> Records for this task
*** Begin section ***
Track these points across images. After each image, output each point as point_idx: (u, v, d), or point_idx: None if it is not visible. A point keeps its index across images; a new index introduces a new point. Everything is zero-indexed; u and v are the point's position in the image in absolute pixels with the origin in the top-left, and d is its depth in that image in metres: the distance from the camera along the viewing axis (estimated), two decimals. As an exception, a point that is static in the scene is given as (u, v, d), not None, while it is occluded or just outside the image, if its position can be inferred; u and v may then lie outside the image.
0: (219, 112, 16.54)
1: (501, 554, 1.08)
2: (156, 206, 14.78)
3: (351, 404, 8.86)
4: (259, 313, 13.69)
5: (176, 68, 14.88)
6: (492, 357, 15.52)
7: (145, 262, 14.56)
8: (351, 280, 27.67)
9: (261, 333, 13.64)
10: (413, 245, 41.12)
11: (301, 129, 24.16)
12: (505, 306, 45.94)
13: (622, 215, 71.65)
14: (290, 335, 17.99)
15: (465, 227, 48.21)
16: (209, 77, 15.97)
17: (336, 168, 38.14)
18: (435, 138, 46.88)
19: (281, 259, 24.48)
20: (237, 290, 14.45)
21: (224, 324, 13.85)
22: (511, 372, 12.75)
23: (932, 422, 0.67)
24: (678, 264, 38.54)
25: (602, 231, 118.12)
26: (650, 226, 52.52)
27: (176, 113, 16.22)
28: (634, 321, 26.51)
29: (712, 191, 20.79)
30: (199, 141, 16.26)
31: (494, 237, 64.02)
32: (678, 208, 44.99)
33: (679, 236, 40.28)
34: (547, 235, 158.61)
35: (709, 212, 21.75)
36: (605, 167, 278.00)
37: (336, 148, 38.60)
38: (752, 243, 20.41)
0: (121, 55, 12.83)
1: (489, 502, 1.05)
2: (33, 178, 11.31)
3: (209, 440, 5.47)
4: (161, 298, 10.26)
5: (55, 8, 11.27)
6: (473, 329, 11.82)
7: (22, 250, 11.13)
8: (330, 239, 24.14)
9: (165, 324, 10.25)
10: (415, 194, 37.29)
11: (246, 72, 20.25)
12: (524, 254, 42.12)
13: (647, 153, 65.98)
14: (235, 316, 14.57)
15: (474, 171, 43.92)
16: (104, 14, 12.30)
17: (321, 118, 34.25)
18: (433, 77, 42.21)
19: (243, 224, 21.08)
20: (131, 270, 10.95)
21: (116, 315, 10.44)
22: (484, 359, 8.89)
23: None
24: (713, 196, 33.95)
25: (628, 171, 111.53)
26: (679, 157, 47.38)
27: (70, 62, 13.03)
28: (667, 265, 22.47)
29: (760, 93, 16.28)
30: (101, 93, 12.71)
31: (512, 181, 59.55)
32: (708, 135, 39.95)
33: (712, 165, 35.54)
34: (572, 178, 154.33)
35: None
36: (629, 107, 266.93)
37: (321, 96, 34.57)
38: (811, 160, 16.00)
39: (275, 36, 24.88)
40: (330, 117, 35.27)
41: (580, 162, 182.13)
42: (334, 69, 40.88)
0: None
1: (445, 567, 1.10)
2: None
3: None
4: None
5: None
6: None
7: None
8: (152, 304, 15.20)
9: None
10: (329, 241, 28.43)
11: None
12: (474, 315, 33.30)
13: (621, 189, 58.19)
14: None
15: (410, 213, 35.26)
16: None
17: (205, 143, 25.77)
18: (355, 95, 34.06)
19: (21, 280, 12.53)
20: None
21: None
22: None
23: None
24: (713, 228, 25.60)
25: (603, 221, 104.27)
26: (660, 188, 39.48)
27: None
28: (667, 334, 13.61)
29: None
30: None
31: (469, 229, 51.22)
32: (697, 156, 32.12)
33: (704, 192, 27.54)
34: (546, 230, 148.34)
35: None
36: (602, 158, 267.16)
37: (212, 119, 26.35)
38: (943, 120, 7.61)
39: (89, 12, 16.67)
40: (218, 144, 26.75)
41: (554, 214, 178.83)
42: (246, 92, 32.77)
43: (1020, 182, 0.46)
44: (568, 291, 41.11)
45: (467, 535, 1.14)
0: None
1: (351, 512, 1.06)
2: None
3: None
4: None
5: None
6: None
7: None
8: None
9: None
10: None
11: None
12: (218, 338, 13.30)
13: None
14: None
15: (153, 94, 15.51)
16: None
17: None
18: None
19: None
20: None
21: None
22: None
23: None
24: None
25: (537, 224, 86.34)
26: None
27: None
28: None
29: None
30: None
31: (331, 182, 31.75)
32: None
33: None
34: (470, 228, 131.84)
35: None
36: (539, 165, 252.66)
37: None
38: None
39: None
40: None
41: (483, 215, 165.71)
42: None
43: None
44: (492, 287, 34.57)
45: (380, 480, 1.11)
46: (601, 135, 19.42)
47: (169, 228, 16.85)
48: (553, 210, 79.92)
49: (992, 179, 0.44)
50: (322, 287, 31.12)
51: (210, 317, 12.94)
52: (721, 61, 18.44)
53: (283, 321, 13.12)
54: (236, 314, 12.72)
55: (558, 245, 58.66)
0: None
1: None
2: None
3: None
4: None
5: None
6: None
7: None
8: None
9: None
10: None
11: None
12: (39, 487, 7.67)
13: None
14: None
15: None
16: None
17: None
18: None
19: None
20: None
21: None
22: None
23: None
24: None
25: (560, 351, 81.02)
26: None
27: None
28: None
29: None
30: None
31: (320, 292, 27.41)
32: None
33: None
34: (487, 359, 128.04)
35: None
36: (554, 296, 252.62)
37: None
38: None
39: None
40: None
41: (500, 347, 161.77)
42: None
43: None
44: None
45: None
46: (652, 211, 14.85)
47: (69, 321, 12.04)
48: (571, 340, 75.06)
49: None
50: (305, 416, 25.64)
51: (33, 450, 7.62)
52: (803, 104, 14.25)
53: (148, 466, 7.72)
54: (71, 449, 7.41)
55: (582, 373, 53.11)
*** End section ***
> Exercise prompt
Write out every entry above, word for word.

> Result below
Track these points across images. After each image, output each point as point_idx: (u, v, d), or point_idx: None if it is not visible. A point keeps its index across images; a new index introduces a new point. Everything is zero-indexed; u and v are the point's position in the image in absolute pixels with the origin in the top-left, and d is its depth in that image in metres: the distance from the camera along the viewing axis (estimated), two decimals. As an exception, a point that is static in the scene is given as (u, v, d), not None, while it is occluded or just outside the image, if its position can be inferred; u and v may then lie outside the image.
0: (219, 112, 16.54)
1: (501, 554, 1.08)
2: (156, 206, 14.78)
3: (351, 404, 8.86)
4: (259, 313, 13.69)
5: (176, 68, 14.88)
6: (492, 357, 15.52)
7: (145, 262, 14.56)
8: (351, 280, 27.67)
9: (261, 333, 13.64)
10: (413, 245, 41.12)
11: (301, 129, 24.16)
12: (505, 306, 45.94)
13: (622, 215, 71.65)
14: (290, 335, 17.99)
15: (465, 227, 48.21)
16: (209, 77, 15.97)
17: (336, 168, 38.14)
18: (435, 138, 46.88)
19: (281, 259, 24.48)
20: (237, 290, 14.45)
21: (224, 324, 13.85)
22: (511, 372, 12.75)
23: (932, 422, 0.67)
24: (678, 264, 38.54)
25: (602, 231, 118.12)
26: (650, 226, 52.52)
27: (176, 113, 16.22)
28: (634, 321, 26.51)
29: (712, 191, 20.79)
30: (199, 141, 16.26)
31: (494, 237, 64.02)
32: (678, 208, 44.99)
33: (679, 236, 40.28)
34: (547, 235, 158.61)
35: (709, 212, 21.75)
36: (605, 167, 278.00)
37: (336, 148, 38.60)
38: (752, 243, 20.41)
0: (121, 55, 12.83)
1: (489, 502, 1.05)
2: (33, 178, 11.31)
3: (209, 440, 5.47)
4: (161, 298, 10.26)
5: (55, 8, 11.27)
6: (473, 329, 11.82)
7: (22, 250, 11.13)
8: (330, 239, 24.14)
9: (165, 324, 10.25)
10: (415, 194, 37.29)
11: (246, 72, 20.25)
12: (524, 254, 42.12)
13: (647, 153, 65.98)
14: (235, 316, 14.57)
15: (474, 171, 43.92)
16: (104, 14, 12.30)
17: (321, 118, 34.25)
18: (433, 77, 42.21)
19: (243, 224, 21.08)
20: (131, 270, 10.95)
21: (116, 315, 10.44)
22: (484, 359, 8.89)
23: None
24: (713, 196, 33.95)
25: (628, 171, 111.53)
26: (679, 157, 47.38)
27: (70, 62, 13.03)
28: (667, 265, 22.47)
29: (760, 93, 16.28)
30: (101, 93, 12.71)
31: (512, 181, 59.55)
32: (708, 135, 39.95)
33: (712, 165, 35.54)
34: (572, 178, 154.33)
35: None
36: (629, 107, 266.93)
37: (321, 96, 34.57)
38: (811, 160, 16.00)
39: (275, 36, 24.88)
40: (330, 117, 35.27)
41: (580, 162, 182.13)
42: (334, 69, 40.88)
0: None
1: (445, 567, 1.10)
2: None
3: None
4: None
5: None
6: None
7: None
8: (152, 304, 15.20)
9: None
10: (329, 241, 28.43)
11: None
12: (474, 315, 33.30)
13: (621, 189, 58.19)
14: None
15: (410, 213, 35.26)
16: None
17: (205, 143, 25.77)
18: (355, 95, 34.06)
19: (21, 280, 12.53)
20: None
21: None
22: None
23: None
24: (713, 228, 25.60)
25: (603, 221, 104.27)
26: (660, 188, 39.48)
27: None
28: (667, 334, 13.61)
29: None
30: None
31: (469, 229, 51.22)
32: (697, 156, 32.12)
33: (704, 192, 27.54)
34: (546, 230, 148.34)
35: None
36: (602, 158, 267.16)
37: (212, 119, 26.35)
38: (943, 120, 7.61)
39: (89, 12, 16.67)
40: (218, 144, 26.75)
41: (554, 214, 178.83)
42: (246, 92, 32.77)
43: (1020, 182, 0.46)
44: (568, 291, 41.11)
45: (467, 535, 1.14)
0: None
1: (351, 512, 1.06)
2: None
3: None
4: None
5: None
6: None
7: None
8: None
9: None
10: None
11: None
12: (218, 338, 13.30)
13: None
14: None
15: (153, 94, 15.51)
16: None
17: None
18: None
19: None
20: None
21: None
22: None
23: None
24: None
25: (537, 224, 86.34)
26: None
27: None
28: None
29: None
30: None
31: (331, 182, 31.75)
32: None
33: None
34: (470, 228, 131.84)
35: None
36: (539, 165, 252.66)
37: None
38: None
39: None
40: None
41: (483, 215, 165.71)
42: None
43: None
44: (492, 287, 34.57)
45: (380, 480, 1.11)
46: (601, 135, 19.42)
47: (169, 228, 16.85)
48: (553, 210, 79.92)
49: (992, 179, 0.44)
50: (322, 287, 31.12)
51: (210, 317, 12.94)
52: (721, 61, 18.44)
53: (283, 321, 13.12)
54: (236, 314, 12.72)
55: (558, 245, 58.66)
0: None
1: None
2: None
3: None
4: None
5: None
6: None
7: None
8: None
9: None
10: None
11: None
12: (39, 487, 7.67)
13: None
14: None
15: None
16: None
17: None
18: None
19: None
20: None
21: None
22: None
23: None
24: None
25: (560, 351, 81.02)
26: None
27: None
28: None
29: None
30: None
31: (320, 292, 27.41)
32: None
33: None
34: (487, 359, 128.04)
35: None
36: (554, 296, 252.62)
37: None
38: None
39: None
40: None
41: (500, 347, 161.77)
42: None
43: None
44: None
45: None
46: (652, 211, 14.85)
47: (69, 321, 12.04)
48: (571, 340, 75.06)
49: None
50: (305, 416, 25.64)
51: (33, 450, 7.62)
52: (803, 104, 14.25)
53: (148, 466, 7.72)
54: (71, 449, 7.41)
55: (582, 373, 53.11)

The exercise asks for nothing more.